Work instruction 1
Using the post about intimidating books, answer these:
(a) Who created Top 5 Tuesday?
(b) Who is hosting it now?
(c) How many pages long is Nicholas Nickleby?
Work instruction 2
Copy out a passage of the post about intimidating books, switching "600" to "900": begin at the words "Top 5:Books on"; stop after "TBR intimidate you?".

Document extract
========================================================================
Top 5:Books on my TBR that intimidate me

Top 5 Tuesday was created by Shanah at Bionic Book Worm, and it is now being hosted by Meeghan at Meeghan Reads. For details of all of the latest prompts for October to December, see Meeghan’s post here.

Do you have a pile of books on your TBR that you were “going to read soon” but now it’s been like 5 years and you don’t know how to start that book any more? Maybe it’s 600 pages long. Or maybe you’ve seen some not-so-great reviews that pushed it down a bit. What books on your TBR intimidate you?

These are books I want to read but each time that I look at them I think ‘not now’ because they are so long AND as these are all either hardbacks or paperbacks they’re heavy, unwieldy and in small print!

Nicholas Nickleby by Charles Dickens (860 pages) – Nicholas Nickleby, is left penniless after his father’s death and forced to make his own way in the world. There’s an extraordinary gallery of rogues and eccentrics: Wackford Squeers, the tyrannical headmaster of Dotheboys Hall; the tragic orphan Smike, rescued by Nicholas; and the gloriously theatrical Mr and Mrs Crummle and their daughter, the ‘infant phenomenon’. Nicholas Nickleby is characterized by Dickens’s outrage at social injustice, but it also reveals his comic genius at its most unerring.
========================================================================
Source data
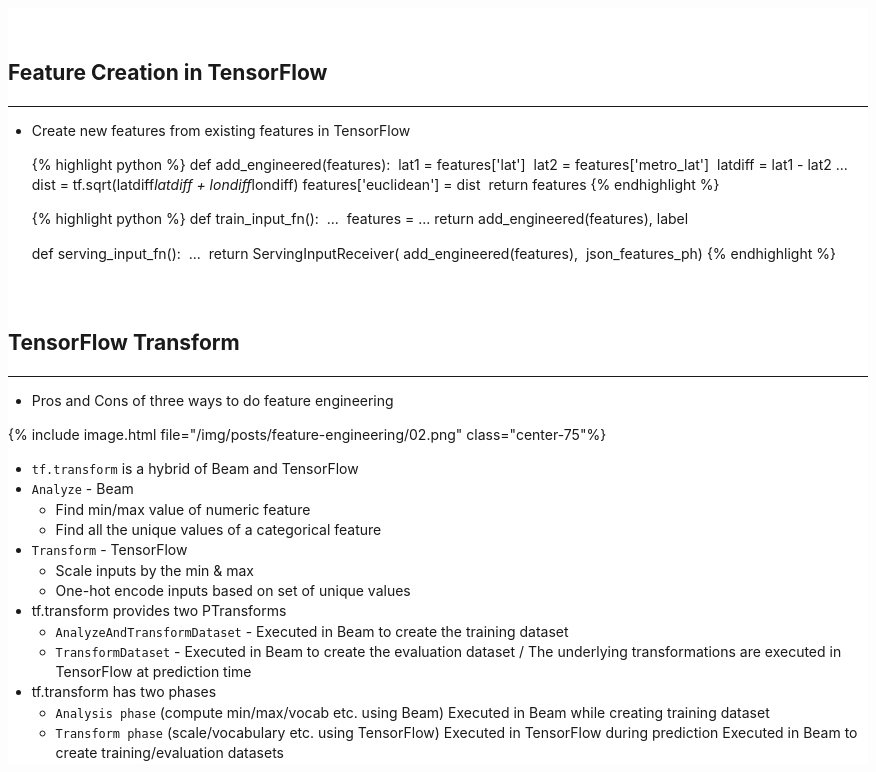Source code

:<br />

## Feature Creation in TensorFlow

------

- Create new features from existing features in TensorFlow

  {% highlight python %}
  def add_engineered(features):
  ​	lat1 = features['lat']
  ​	lat2 = features['metro_lat']
  ​	latdiff = lat1 - lat2
  ​	...
  ​	dist = tf.sqrt(latdiff*latdiff + londiff*londiff)
  ​	features['euclidean'] = dist
  ​	return features
  {% endhighlight %}

  {% highlight python %}
  def train_input_fn():
  ​	...
  ​	features = ...
  ​	return add_engineered(features), label

  def serving_input_fn():
  ​	...
  ​	return ServingInputReceiver(
  ​								add_engineered(features),
  ​								json_features_ph)
  {% endhighlight %}

<br />

## TensorFlow Transform

------

- Pros and Cons of three ways to do feature engineering

{% include image.html file="/img/posts/feature-engineering/02.png" class="center-75"%}

- `tf.transform` is a hybrid of Beam and TensorFlow 
- `Analyze` \- Beam 
  - Find min/max value of numeric feature
  - Find all the unique values of a categorical feature
- `Transform` \- TensorFlow 
  - Scale inputs by the min & max
  - One-hot encode inputs based on set of unique values
- tf.transform provides two PTransforms 
  - `AnalyzeAndTransformDataset` - Executed in Beam to create the training dataset
  - `TransformDataset` - Executed in Beam to create the evaluation dataset / The underlying transformations are executed in TensorFlow at prediction time
- tf.transform has two phases 
  - `Analysis phase` (compute min/max/vocab etc. using Beam) Executed in Beam while creating training dataset
  - `Transform phase` (scale/vocabulary etc. using TensorFlow) Executed in TensorFlow during prediction Executed in Beam to create training/evaluation datasets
========================================================================
Final answer 1
(a) Shanah at Bionic Book Worm
(b) Meeghan at Meeghan Reads
(c) 860 pages

Final answer 2
Top 5:Books on my TBR that intimidate me

Top 5 Tuesday was created by Shanah at Bionic Book Worm, and it is now being hosted by Meeghan at Meeghan Reads. For details of all of the latest prompts for October to December, see Meeghan’s post here.

Do you have a pile of books on your TBR that you were “going to read soon” but now it’s been like 5 years and you don’t know how to start that book any more? Maybe it’s 900 pages long. Or maybe you’ve seen some not-so-great reviews that pushed it down a bit. What books on your TBR intimidate you?